■ Teks Hasil Ekstraksi ■
/---

Bisa dibilang hari ini adalah segala puncak dari amarah dan rasa kesal saya. Tapi dari sekian banyak pikiran yang mendidih di kepala saya, dan membuat seluruh badan saya meleleh, saya masih bisa menuliskan lelehan demi lelehan tersebut ke dalam catatan-catatan kecil ini. Semoga yang membaca tidak merasa tersindir, marah, dan bisa mengambil hikmah dari pikiran-pikiran nyeleneh namun bukan fiktif belaka ini.
#1
Individualitas. Saya ingin bercerita tentang beberapa orang yang hidup dalam kesendirian. Mereka adalah orang-orang pintar dan intelektual yang diletakkan dalam suatu kelas. Setiap orang yang melihat mereka mungkin akan menghormatinya, setiap orang yang mengenalnya pasti akan mengakui kehebatannya tersebut. Tapi sayang, mereka hidup dalam kesendirian dan individualitas. Misalnya A hanya berteman dengan B dan C, begitu juga dengan D yang hanya berteman dengan E, dan F. Lalu bagaimana dengan Z yang misalnya tak dekat dengan keduanya? Mungkin Z bukanlah orang yang bisa dibanggakan dari segi apapun, sebut saja dia adalah seorang introvert. Tentu saja akan sulit baginya untuk menjalin pertemanan. Jadi bagaimana? Haruskah Z diabaikan?

\---

■ Latihan Menafsirkan Grafik ■
/---

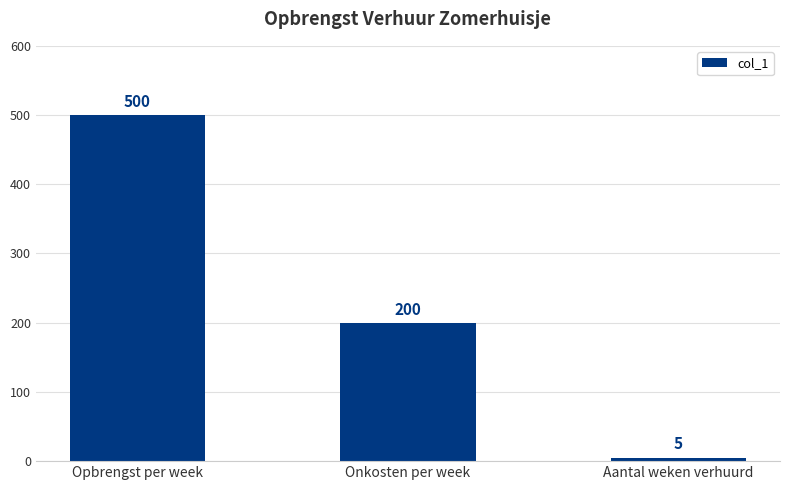

Reading left to right, transcribe all the data shown in this chart.

Opbrengst per week=500	Onkosten per week=200	Aantal weken verhuurd=5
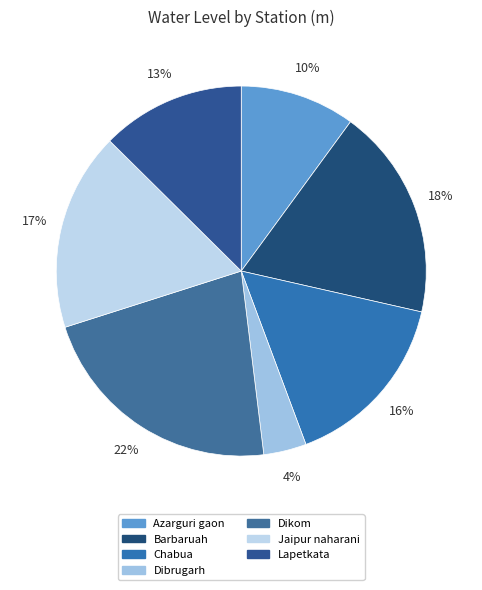

Is the sum of Chabua and Dikom greater than half?

No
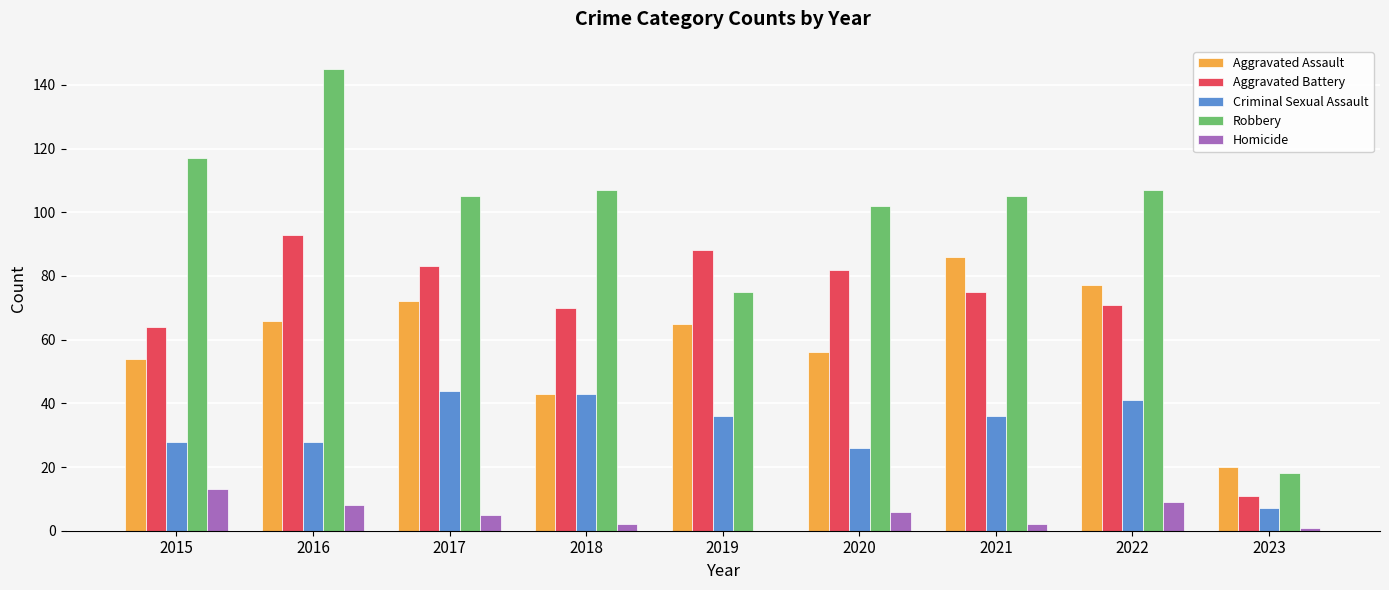

What is the maximum value for Aggravated Battery?

93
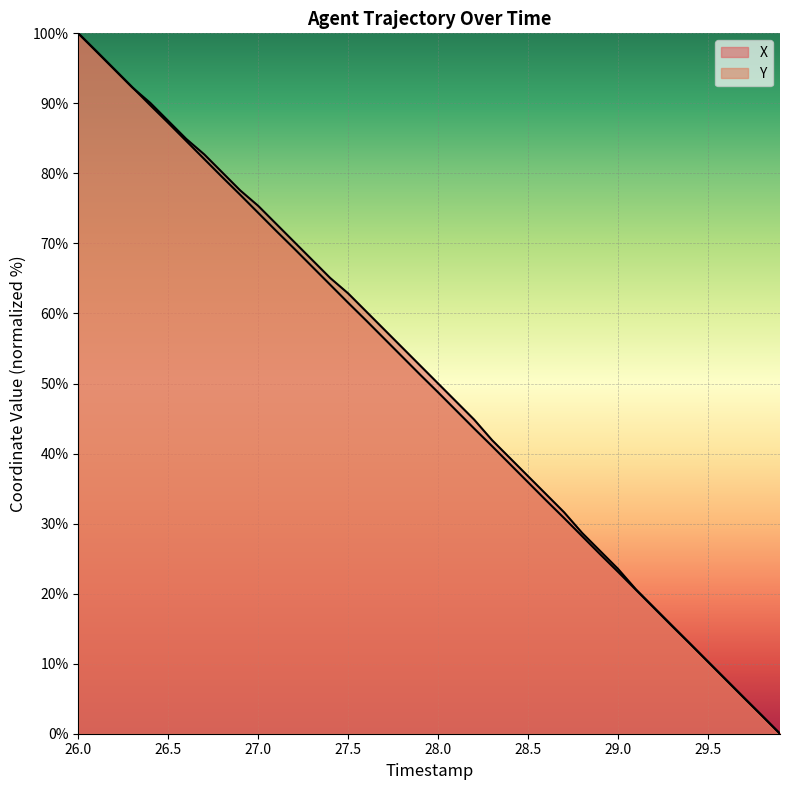

Which series has the widest spread of values?

X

\---

■ Tugas 1 ■
Dari teks hasil ekstraksi, ubah paragraf yang diawali "Individualitas. Saya ingin bercerita" menjadi daftar poin singkat yang tetap memuat fakta-fakta utamanya.
■ Tugas 2 ■
Ketik ulang baris-baris data dengan persis, mulai dari baris yang memuat "Is the sum of" sampai akhir baris data. Jangan sertakan gambar dalam jawaban.
Teks hasil ekstraksi dan baris data di atas diambil dari sumber yang berlainan.

■ Penyelesaian 1 ■
- Ada beberapa orang pintar dan intelektual yang ditempatkan dalam satu kelas.
- Orang yang melihat mereka mungkin menghormati mereka, dan orang yang mengenal mereka pasti mengakui kehebatan mereka.
- Sayangnya, mereka hidup dalam kesendirian dan individualitas.
- Contohnya, A hanya berteman dengan B dan C, sedangkan D hanya berteman dengan E dan F.
- Z tidak dekat dengan kedua kelompok itu. Ia mungkin tidak bisa dibanggakan dari segi apa pun dan merupakan seorang introvert, sehingga sulit baginya menjalin pertemanan.
- Paragraf ditutup dengan pertanyaan apakah Z harus diabaikan.

■ Penyelesaian 2 ■
Is the sum of Chabua and Dikom greater than half?

No

What is the maximum value for Aggravated Battery?

93

Which series has the widest spread of values?

X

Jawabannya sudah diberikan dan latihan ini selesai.